The second month

I have been stealing moments for myself in the early hours of the morning, working on my blog, catching up on my writing and reading. But sometimes I just think, not how much my life has changed but how much my love grows for you every day.

To be honest, I wasn’t one of those mothers who fell in love with your heartbeat.

I couldn’t love an idea.

When you came home, you were so strange and foreign and I didn’t love the alien either, but somewhere between your feeble cries and my fear of dropping you, a seed was planted and love sprouted in it’s place. You’ve grown so much in the space of a few weeks, it’s crazy. I’m torn between missing how small and light you were and being unable to wait for you to grow up a little bit more.

You can see better now, tracking movements and always staring. I’ve started playing with you and that stops your crying. Tobias liked lying on this stomach before Liam. Now you both prefer sleeping on your tummies.

Remember those little sounds I thought were cute? They apparently mean something (according to Priscilla Dunstan):

“NEH” = Hungry (listen for N)
“OWH” = Sleepy
“HEH” = Discomfort (change diaper or position)
“EAIR” = Gas (listen for R)
“EH” = Air (needs burping)

But all I heard was “ahhhhh!” which means you are hungry, you have a surprise in your diaper, you don’t like the position I put you in, you’re overtired or you want me to burp you. It’s more a complaint than a cry and I’m sure you’ve heard it a million times because I’d have played it for you, all those home videos I made. They say that if you want to learn what someone fears losing, watch what they photograph.. I’m afraid you’ll grow out of the dinosaur sounds too quickly. I don’t want to forget the little noise you make after you sneeze. So I record and record and I’ll make you a video every year.

I wish I took more photos and videos of your first month because already I miss how small and fragile you two were. I never knew how quickly babies grew! It’s only been another month and you’ve doubled your birth weight. You used to fit in this tiny plastic bowl and now I’ve had to upgrade you to a basin. You’ve changed so much sometimes I don’t remember how you looked.

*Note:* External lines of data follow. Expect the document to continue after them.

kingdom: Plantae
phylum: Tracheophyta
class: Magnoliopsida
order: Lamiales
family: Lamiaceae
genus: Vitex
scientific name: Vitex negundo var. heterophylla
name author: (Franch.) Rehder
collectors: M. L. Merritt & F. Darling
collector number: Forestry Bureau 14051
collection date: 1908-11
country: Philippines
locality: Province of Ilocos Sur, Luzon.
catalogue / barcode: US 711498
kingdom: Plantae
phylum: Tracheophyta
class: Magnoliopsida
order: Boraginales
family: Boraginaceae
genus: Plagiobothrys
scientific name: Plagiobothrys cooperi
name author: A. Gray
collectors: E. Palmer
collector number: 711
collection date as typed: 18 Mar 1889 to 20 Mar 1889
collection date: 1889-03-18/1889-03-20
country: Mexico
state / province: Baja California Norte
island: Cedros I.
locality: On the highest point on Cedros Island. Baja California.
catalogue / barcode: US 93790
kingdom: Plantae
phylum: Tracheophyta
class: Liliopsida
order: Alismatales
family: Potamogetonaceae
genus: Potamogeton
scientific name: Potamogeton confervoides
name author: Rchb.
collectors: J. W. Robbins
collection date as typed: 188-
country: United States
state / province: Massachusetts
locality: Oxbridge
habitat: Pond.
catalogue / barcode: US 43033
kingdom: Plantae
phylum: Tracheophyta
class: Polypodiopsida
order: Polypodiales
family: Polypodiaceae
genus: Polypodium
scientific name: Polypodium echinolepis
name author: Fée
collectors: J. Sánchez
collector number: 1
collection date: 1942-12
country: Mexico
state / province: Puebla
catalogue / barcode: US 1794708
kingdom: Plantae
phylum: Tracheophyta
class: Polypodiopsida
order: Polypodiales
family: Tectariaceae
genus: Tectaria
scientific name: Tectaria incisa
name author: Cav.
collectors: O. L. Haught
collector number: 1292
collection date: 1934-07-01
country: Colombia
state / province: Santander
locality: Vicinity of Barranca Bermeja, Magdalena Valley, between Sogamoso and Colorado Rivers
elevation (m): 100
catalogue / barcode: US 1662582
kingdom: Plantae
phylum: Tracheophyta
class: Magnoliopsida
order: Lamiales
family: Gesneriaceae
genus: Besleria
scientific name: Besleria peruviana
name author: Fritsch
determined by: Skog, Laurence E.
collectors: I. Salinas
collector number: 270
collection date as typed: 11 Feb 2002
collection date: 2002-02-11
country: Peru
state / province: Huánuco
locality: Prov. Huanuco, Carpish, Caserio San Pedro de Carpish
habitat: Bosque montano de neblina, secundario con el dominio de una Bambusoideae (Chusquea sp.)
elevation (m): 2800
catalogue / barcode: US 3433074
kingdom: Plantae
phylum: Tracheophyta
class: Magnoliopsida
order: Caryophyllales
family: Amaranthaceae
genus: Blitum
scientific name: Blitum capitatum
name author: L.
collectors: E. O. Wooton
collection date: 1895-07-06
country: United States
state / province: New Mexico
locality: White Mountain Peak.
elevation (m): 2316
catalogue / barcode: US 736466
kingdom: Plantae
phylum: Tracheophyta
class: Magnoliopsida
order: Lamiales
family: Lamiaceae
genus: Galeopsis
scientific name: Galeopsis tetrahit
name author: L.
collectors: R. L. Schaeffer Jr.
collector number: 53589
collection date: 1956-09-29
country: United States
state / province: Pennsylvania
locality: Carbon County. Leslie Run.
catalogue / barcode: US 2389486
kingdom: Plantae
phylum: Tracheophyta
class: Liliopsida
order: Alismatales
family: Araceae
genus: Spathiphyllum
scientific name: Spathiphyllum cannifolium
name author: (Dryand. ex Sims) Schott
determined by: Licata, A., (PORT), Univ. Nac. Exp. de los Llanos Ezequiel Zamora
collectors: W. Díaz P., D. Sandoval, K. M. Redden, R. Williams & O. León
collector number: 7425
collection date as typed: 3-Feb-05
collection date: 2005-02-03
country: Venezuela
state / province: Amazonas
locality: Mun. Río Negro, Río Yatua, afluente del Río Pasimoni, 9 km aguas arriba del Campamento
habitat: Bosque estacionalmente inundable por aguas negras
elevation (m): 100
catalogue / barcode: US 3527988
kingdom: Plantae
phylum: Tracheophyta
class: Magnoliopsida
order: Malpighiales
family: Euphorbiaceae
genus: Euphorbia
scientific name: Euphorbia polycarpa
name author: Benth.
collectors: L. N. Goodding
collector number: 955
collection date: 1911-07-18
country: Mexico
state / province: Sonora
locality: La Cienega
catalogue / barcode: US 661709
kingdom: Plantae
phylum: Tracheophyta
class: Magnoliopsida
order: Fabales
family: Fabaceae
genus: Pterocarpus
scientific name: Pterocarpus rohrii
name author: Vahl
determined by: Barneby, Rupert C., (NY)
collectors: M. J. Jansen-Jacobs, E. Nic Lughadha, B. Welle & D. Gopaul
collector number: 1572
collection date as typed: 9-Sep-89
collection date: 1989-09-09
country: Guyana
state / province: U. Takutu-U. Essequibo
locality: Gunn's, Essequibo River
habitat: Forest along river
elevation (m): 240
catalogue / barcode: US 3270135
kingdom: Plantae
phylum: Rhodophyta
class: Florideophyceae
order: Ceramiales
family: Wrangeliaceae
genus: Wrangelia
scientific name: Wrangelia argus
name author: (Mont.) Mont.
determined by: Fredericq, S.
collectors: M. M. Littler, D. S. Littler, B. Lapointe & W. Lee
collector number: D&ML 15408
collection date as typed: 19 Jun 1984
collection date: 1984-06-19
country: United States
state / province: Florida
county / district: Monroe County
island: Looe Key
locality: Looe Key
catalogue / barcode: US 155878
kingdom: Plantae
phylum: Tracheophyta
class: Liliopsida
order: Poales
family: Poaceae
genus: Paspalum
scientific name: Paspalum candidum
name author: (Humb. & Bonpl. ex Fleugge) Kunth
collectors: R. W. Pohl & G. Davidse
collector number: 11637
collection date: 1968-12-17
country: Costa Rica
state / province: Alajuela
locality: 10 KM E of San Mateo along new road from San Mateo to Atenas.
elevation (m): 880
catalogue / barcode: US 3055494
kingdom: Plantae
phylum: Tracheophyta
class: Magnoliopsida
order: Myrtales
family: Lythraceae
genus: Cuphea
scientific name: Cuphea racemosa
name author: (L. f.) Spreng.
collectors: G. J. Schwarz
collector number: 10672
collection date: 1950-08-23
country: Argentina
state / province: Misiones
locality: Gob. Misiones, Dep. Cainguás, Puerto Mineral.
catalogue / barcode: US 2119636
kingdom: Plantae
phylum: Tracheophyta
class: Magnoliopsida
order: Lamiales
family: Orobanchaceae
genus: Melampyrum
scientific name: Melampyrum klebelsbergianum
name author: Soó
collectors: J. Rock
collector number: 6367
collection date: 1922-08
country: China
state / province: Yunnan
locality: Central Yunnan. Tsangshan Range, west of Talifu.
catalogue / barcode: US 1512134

Now I understand why mothers document their babies’ development so religiously. You’ll never fit into the things you’ve outgrown. I promised myself before I had kids that I wouldn’t be one of those mothers who only had photos of their babies in their phones and only posted photos of them but I guess it’s hard when your children become your world. I didn’t think I would be a mother who would be attentive, much less obsessed, but now my phone and cameras are filled with pictures of you.

I remember writing what I would be like as a mother before I became one and I’ll put it here so you can remind me when I forget:

I won’t scream at my child for breaking bones, instead I’ll say, there better be a damn good story and listen. I don’t want them to be too afraid to live. I want them to know I’ll always be there to hold their hand and laugh at their adventures.

I will teach them to love themselves first. I’ll give them healthy habits, rather than have them regret 25 years later when their bodies start to stretch with neglect and a poor metabolism.

They will each play a different sport to teach them that they have their own teams and they are not in a competition with each other, but boy or girl they will learn the same martial arts.

I hope I can make them understand that everything they decide to do shapes them so pick carefully and stick to it. But selfishly, I hope my son plays the violin and that my girl is a drummer. Most of all, I hope to cultivate the love of words and show them the beauty of imagination.

I swear I won’t be the same parents mine were, not that they did anything wrong, but because I want to be different from them, because I want you to be different from me.